Alice thought about the bouquets of pink balloons bobbing about in the gray sky, but she didn’t want to tell Elisabeth about that great tidal wave of grief that kept sweeping her away, and she wasn’t all that keen on finding out what it meant.

Instead she said, “I remember an American lady saying, ‘
I’m sorry, but there is no heartbeat.
’”

“Oh,” said Elisabeth.

Elisabeth’s Homework for Dr. Hodges

I admit I found it oddly touching, flattering even, that of all the billions of memories significant enough to float to the surface of Alice’s mind, that was one of them.
Alice has always been good at imitating accents and she did that woman’s voice perfectly. The tone and the rhythm were exactly the way I remembered, and for a moment I was back there in that gloomy room, trying to understand. I haven’t thought about it in such a long time.
Imagine, Dr. Hodges, if I could travel back in time to that day and whisper in my ear, “This is only the beginning, honey.” Then I’d throw back my head and laugh a demented witchy laugh.
Actually you don’t really like it when I do that sort of black, bitter humor thing, do you? I’ve noticed that you smile politely and sort of sadly, as if I’m making a fool of myself and you know exactly why, as if I’m a teenager who isn’t in control of her own embarrassing emotions.
Anyway, I didn’t want to talk about the American woman to Alice. Obviously. Especially not to
Alice
. I don’t especially want to talk about it with you, either. Or think about it. Or write about it. It just happened. Like everything else.

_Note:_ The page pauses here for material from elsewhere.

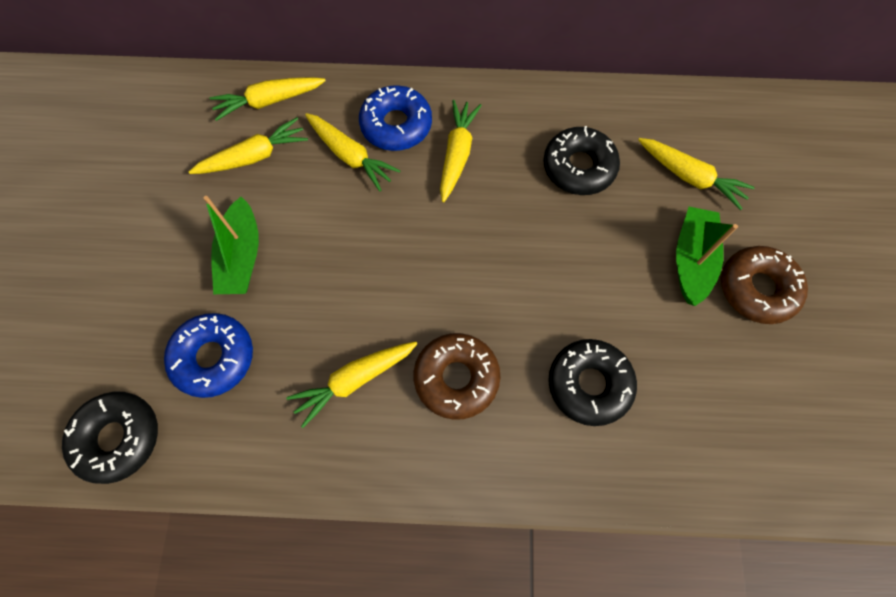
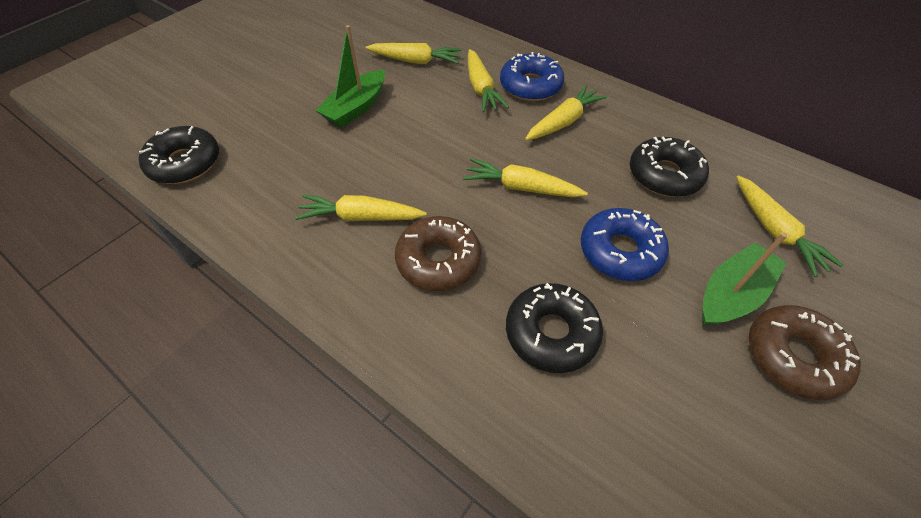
camera: 35 degrees right, 15 degrees down
blue donut [164,313,253,398] -> blue donut moved to [581,208,669,281]
yellow carrot [210,77,326,121] -> yellow carrot moved to [463,158,588,198]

Elisabeth smoothed the white blanket next to Alice’s leg with the flat of her palm. Her face seemed to harden. She said, “Sorry, that doesn’t mean anything to me, either. Not a thing.”

Why did she sound angry? Alice felt as if she’d done something wrong but couldn’t work out what; she felt stupidly clumsy, like a child trying to grasp something big and important that the grown-ups weren’t telling her.

Elisabeth met Alice’s eyes and gave her a half-smile and looked away again quickly.

A woman carrying flowers came into the ward, peered hopefully at Alice and Elisabeth, blinked dismissively, and walked past their curtained-off cubicle to the next one. They heard a disembodied voice squeal, “I was just thinking about you!”

“I should have brought you flowers,” murmured Elisabeth.

Alice said suddenly, “You’re married!”

“Pardon?”

Alice picked up Elisabeth’s left hand. “You’ve got an engagement ring! It’s gorgeous. That’s exactly the sort of ring I would have got if we’d got to choose our own ring. Not that I don’t love Granny Love’s ring, of course.”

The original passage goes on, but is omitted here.